Optimal max depth: 8, optimal number of trees : 17, accuracy: 0.833592534992224


In [6]:
#Logistic regression

regressor_model = LogisticRegression(random_state=123, solver='liblinear')
regressor_model.fit(features_train, target_train)
accuracy = regressor_model.score(features_valid,target_valid) 
print('Accuracy of the logistic regression model:', accuracy)

Accuracy of the logistic regression model: 0.7200622083981337


**Conclusion**

The highest accuracy was given by the random forest model: 0.83 with depth = 8 and number of trees = 17.
Least accuracy - logistic regression (0.72)

## Check the model on the test set

In [7]:
print('Accuracy of the randon forest model on the test set:', best_forest_model.score(features_test, target_test))
print('Accuracy of the linear regression model on the test set:', regressor_model.score(features_test, target_test))
print('Accuracy of the decision tree model on the test set:', best_tree_model.score(features_test, target_test))

Accuracy of the randon forest model on the test set: 0.7993779160186625
Accuracy of the linear regression model on the test set: 0.6967340590979783
Accuracy of the decision tree model on the test set: 0.7713841368584758


**Conclusion**

Checking on the test sample showed that the accuracy of the models is proportional to the accuracy of the validation one, although somewhat lower.

## (bonus) Check models for adequacy

To check for adequacy, let's take trivial models and compare their performance indicators with those of the model we trained.
As primitive models, we take two:
1. A model that always predicts the class that prevails in the training sample. For our sample, this will be the "Smart" tariff (is_ultra = 0), since it is skewed towards Smart: 1334 against 594 records.
2. A model that predicts a uniform number of 0s and 1s.

In [8]:
#Model which always predicts most frequent class
frequent_classifier = DummyClassifier(strategy='most_frequent').fit(features_train, target_train)
print('Accuracy of a trivial model which always predicts Smart tariff:', frequent_classifier.score(features_test, target_test))

Accuracy of a trivial model which always predicts Smart tariff: 0.6936236391912908


In [9]:
#Model which predicts a class with probability 50%
uniform_classifier = DummyClassifier(strategy='uniform').fit(features_train, target_train)
print('Accuracy of a trivial model which predicts random class:', uniform_classifier.score(features_test, target_test))

Accuracy of a trivial model which predicts random class: 0.48367029548989116


In [11]:
#Let's comnpare confusion matrix of all the three models
predictions_test = best_forest_model.predict(features_test)
freq_predictions_test = frequent_classifier.predict(features_test)
uniform_predictions_test = uniform_classifier.predict(features_test)

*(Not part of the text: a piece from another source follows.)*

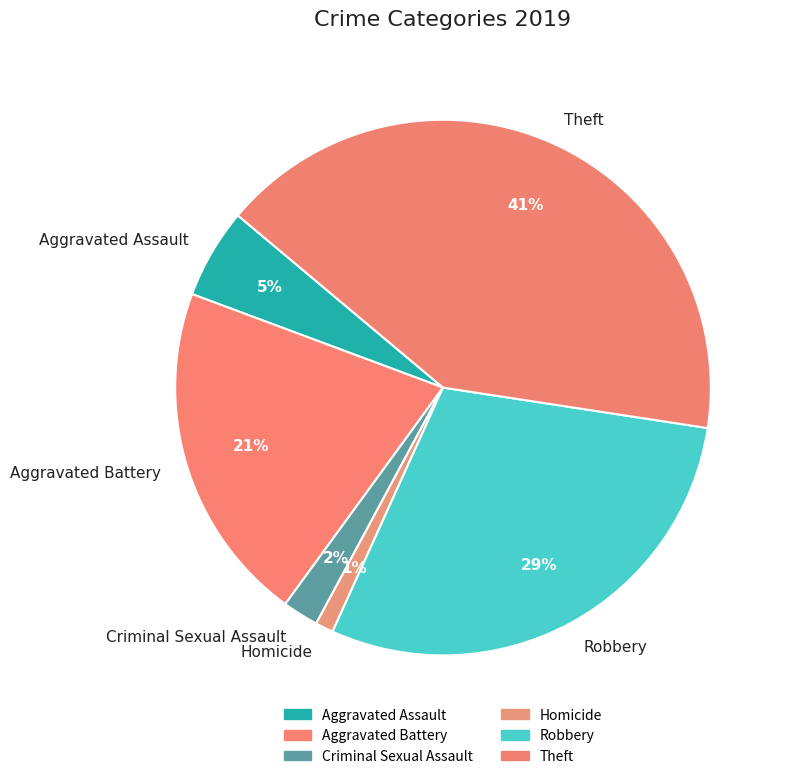

To the nearest percent, what percentage of the pie is Criminal Sexual Assault?

2%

print('Confusion matrix of our model (random forest):')
print(confusion_matrix(target_test, predictions_test))
print('Confusion matrix of the model which always predicts Smart tariff:')
print(confusion_matrix(target_test, freq_predictions_test))
print('Confusion matrix of the model which predicts random class:')
print(confusion_matrix(target_test, uniform_predictions_test))

Confusion matrix of our model (random forest):
[[413  33]
 [ 96 101]]
Confusion matrix of the model which always predicts Smart tariff:
[[446   0]
 [197   0]]
Confusion matrix of the model which predicts random class:
[[227 219]
 [ 97 100]]


**In our model (random forest)** number of True Negative cases (real class:0, predicted:0) = 413; False Positive (real:0, predicted:1) = 33; False Negative (real:1, predicted:0) = 96; True Positive(real:1, predicted:1): 101.

Note that our model is not very good at guessing the most expensive Ultra: the number of False Negative cases, when "Smart" was predicted, but "Ultra" should have been predicted, is quite large = 96 (and correctly guessed Ultra - 101 cases). And this may mean that the operator will miss the potential profit.
Recall indicator (sensitivity) = 101/(101+96) = 0.51. Random model recall: 96/197 = 0.50

## Conclusion

Of the three trained models: Decision Tree, Random Fox, Logistic Regression, the highest prediction accuracy (accuracy) on the test set was achieved using the **Random Forest: 0.8** model. This is 11% higher than the accuracy of the trivial model, which always predicts "Smart" (0.69).
However, the sensitivity of our model is is almost the same as of the random one.